:: ASSIGNMENT ::
A word-for-word copy of all entries is required, without images.
BEGIN ENTRIES SUPPLIED
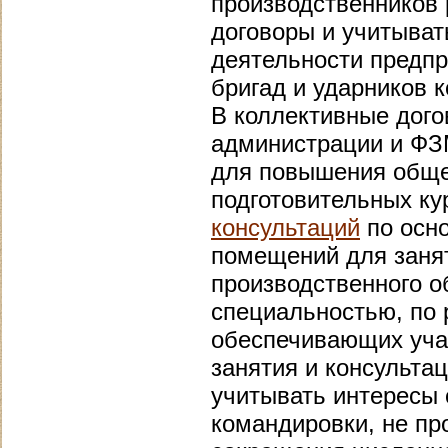
производственников
договоры и учитыват
деятельности предпр
бригад и ударников 
В коллективные дог
администрации и ФЗ
для повышения общео
подготовительных ку
консультаций
по осн
помещений для занят
производственного о
специальностью, по 
обеспечивающих уча
занятия и консульта
учитывать интересы 
командировки, не пр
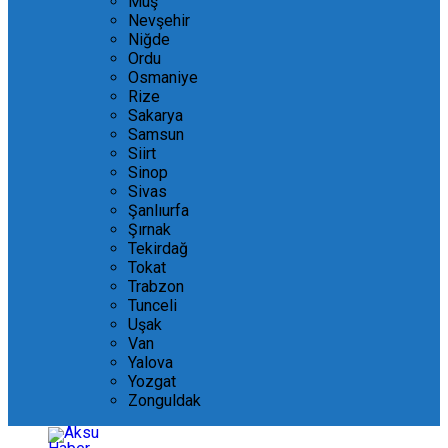
Muş
Nevşehir
Niğde
Ordu
Osmaniye
Rize
Sakarya
Samsun
Siirt
Sinop
Sivas
Şanlıurfa
Şırnak
Tekirdağ
Tokat
Trabzon
Tunceli
Uşak
Van
Yalova
Yozgat
Zonguldak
END ENTRIES SUPPLIED
:: RESPONSE TO THIS TASK ::
производственников
договоры и учитыват
деятельности предпр
бригад и ударников 
В коллективные дог
администрации и ФЗ
для повышения общео
подготовительных ку
консультаций
по осн
помещений для занят
производственного о
специальностью, по 
обеспечивающих уча
занятия и консульта
учитывать интересы 
командировки, не пр
Muş
Nevşehir
Niğde
Ordu
Osmaniye
Rize
Sakarya
Samsun
Siirt
Sinop
Sivas
Şanlıurfa
Şırnak
Tekirdağ
Tokat
Trabzon
Tunceli
Uşak
Van
Yalova
Yozgat
Zonguldak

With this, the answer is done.